LA LIBERTE 06 L’ART DE CONSENTIR

« Nous n’avons pas besoin de tout comprendre pour être libre. Il suffit de dire oui à ce qui est, et ce oui ouvre plus de portes que mille volontés. »

« Consentir n’est pas céder. Ce n’est pas renoncer , mais s’unir. C’est épouser le mouvement du monde, accepter le flot du temps sans vouloir le détourner. Le refus sépare, le consentement relie. Il ne demande rien: il accueille. Il ne cherche pas à comprendre: il s’accorde. L’art de consentir est une science du coeur. Il naît quand la volonté s’incline devant la vérité du présent. Il transforme  la résistance en offrande, et le poids en grâce. La sagesse n’est pas un savoir, mais une confiance. Dans la lumière du couchant, le monde n’est plus à conquérir: il est à embrasser. Et dans ce simple « oui » adressé à la vie, toute peur s’efface, toute paix commence. » (Annick & Christian – Tel est le chemin du Bonheur Intérieur).

1. La distinction entre céder et consentir

C’est une nuance cruciale qui renverse toute la perspective.
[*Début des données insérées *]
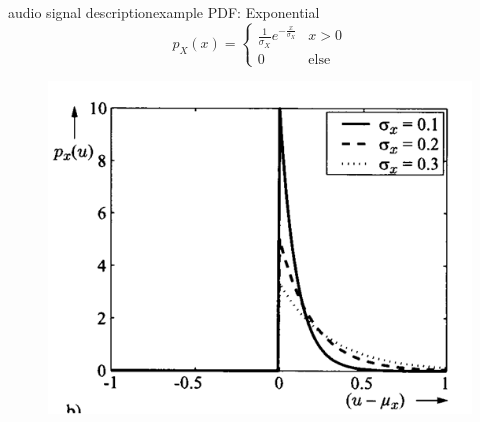 \begin{frame}{audio signal description}{example PDF: Exponential}
    \vspace{-5mm}
	\begin{equation*}
		p_X(x)= \left\lbrace  \begin{array}{ll}
		  \frac{1}{\sigma_X}e^{-\frac{x}{\sigma_X}} & x >0 \\
		  0 & \textrm{else} 
	\end{array}\right.
	\end{equation*}
    \begin{figure}
		\centering
			\includegraphics[scale=.5]{graph/expdist}
	\end{figure}
\end{frame}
  • Céder, c’est une défaite, une capitulation sous la contrainte, un amoindrissement de soi.

  • Consentir, c’est une action souveraine, un acte de puissance spirituelle. C’est choisir délibérément de s’aligner avec le réel. C’est l’intelligence qui reconnaît que le fleuve est plus fort et plus sage que la digue.

2. La transformation alchimique

Les auteurs décrivent une véritable transmutation intérieure :

  • De la résistance à l’offrande : La résistance est le fruit de l’ego qui veut maintenir sa propre forme. L’offrande est le fruit du cœur qui accepte de se donner au mouvement de la vie.

  • Du poids à la grâce : Lorsque nous arrêtons de porter nos exigences contre le monde, le poids de nos attentes s’évapore et laisse place à la légèreté. La grâce n’est pas un don venu d’ailleurs, c’est ce qui reste quand on a posé tout ce qui encombrait.

3. La sagesse comme « science du cœur » et « confiance »

Ils terminent là où tout vrai savoir commence : dans la confiance.

  • La connaissance n’est plus une accumulation de données, mais une qualité de relation. Faire confiance au mouvement du monde, c’est reconnaître que, même dans l’ombre du couchant, la vie continue de battre. C’est passer de l’inquiétude de l’observateur à la sérénité de celui qui fait partie du tout.

4. Le « Oui » comme porte de la paix

Le « Oui » adressé à la vie est le geste ultime du dépouillement. C’est le contraire du « Non » qui segmente, qui juge, qui sépare. Ce « Oui » est un espace d’union totale. Là où il y a consentement, il n’y a plus de friction ; là où il n’y a plus de friction, la peur n’a plus de terrain pour s’enraciner. La paix commence exactement là, dans cet effacement du « moi » face à l’immensité du réel.